Sudáfrica busca un acuerdo comercial para calmar a Trump

Sudáfrica se prepara para una nueva ofensiva comercial con Washington ante la posible finalización del African Growth and Opportunity Act (AGOA). La estrategia busca anticiparse a las posibles demandas del gobierno de Trump, apostando por un enfoque transaccional que beneficie a ambos países. El AGOA, vigente desde el año 2000, ha sido fundamental para el desarrollo económico de muchas naciones africanas, facilitando el acceso al mercado estadounidense sin aranceles para miles de productos.

Según la investigación publicada por The New York Times, las autoridades sudafricanas temen que el presidente Trump pueda abogar por la derogación del African Growth and Opportunity Act, un acuerdo comercial con décadas de antigüedad que ha representado un importante impulso económico para las 32 naciones africanas incluidas.
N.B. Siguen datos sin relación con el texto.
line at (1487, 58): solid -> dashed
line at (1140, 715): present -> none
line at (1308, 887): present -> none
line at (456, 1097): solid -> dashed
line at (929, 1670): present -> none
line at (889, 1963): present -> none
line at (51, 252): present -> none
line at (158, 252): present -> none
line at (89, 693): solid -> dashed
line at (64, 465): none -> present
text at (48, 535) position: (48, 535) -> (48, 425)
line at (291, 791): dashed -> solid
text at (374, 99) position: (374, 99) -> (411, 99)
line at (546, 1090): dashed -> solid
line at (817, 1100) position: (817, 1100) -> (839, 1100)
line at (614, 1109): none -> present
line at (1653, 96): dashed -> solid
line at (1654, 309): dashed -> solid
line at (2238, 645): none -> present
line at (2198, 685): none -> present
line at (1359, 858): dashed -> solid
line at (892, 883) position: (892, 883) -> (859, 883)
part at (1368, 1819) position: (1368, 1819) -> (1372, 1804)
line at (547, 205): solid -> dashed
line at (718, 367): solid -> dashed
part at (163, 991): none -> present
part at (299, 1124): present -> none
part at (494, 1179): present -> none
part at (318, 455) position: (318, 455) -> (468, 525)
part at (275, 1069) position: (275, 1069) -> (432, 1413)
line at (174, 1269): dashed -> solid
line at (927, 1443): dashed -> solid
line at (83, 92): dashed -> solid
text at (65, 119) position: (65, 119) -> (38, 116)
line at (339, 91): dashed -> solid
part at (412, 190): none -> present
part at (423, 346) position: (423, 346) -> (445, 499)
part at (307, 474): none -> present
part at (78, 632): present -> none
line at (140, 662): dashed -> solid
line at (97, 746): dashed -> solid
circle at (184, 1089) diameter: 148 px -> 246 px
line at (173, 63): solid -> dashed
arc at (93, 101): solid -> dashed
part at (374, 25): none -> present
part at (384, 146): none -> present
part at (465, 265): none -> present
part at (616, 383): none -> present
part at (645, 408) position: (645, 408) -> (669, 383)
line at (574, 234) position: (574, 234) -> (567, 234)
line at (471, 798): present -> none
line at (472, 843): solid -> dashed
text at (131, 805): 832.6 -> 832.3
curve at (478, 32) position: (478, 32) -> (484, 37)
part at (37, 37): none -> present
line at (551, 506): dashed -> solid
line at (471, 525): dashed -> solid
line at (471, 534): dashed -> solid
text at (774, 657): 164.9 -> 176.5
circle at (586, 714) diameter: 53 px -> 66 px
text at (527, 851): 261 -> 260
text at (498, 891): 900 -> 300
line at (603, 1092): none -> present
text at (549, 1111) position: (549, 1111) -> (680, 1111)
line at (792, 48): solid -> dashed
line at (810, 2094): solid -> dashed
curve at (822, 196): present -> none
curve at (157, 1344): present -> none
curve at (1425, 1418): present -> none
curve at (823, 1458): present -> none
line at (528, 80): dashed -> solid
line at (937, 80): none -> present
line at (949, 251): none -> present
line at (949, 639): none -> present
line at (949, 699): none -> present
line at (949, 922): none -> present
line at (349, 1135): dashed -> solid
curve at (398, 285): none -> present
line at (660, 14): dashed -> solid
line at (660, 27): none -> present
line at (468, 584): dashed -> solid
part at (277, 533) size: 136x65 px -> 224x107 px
Vincent Magwenya, portavoz del presidente sudafricano, declaró esta semana que la propuesta incluiría un aumento del comercio bilateral, especialmente en el sector energético. Esta iniciativa se produce en un contexto de creciente incertidumbre sobre el futuro del AGOA, cuyo vencimiento está previsto para este año y cuya renovación depende del Congreso estadounidense. A pesar de la esperanza de una prórroga, Sudáfrica busca asegurar su posición a través de un acuerdo directo con Estados Unidos.

La posibilidad de un futuro sin el AGOA representa un desafío significativo para la economía sudafricana, la más grande del continente. Durante años, Sudáfrica ha defendido su permanencia en el programa, incluso frente a amenazas de exclusión basadas en el argumento de un desarrollo económico “excesivo”. Sin embargo, el país ha insistido en los beneficios que el AGOA aporta no solo a su economía, sino a la estabilidad y el crecimiento de toda la región.

Funcionarios sudafricanos argumentan que el AGOA ha fomentado la confianza de las empresas en la economía sudafricana, contribuyendo a la estabilidad en todo el continente y promoviendo una relación saludable con los Estados Unidos. El acuerdo ha permitido la entrada libre de aranceles a Estados Unidos de miles de millones de dólares en productos procedentes del África subsahariana, desde productos agrícolas hasta automóviles, lo que ha impulsado significativamente las exportaciones africanas.

La nueva oferta comercial busca, por tanto, subrayar el valor estratégico de Sudáfrica como socio comercial confiable y como puerta de entrada al mercado africano, reforzando así la relación bilateral y asegurando la continuidad de los beneficios mutuos a largo plazo. El éxito de esta estrategia dependerá de la capacidad de Sudáfrica para presentar una propuesta que resuene con la visión comercial del gobierno de Trump, enfocada en resultados tangibles y beneficios inmediatos.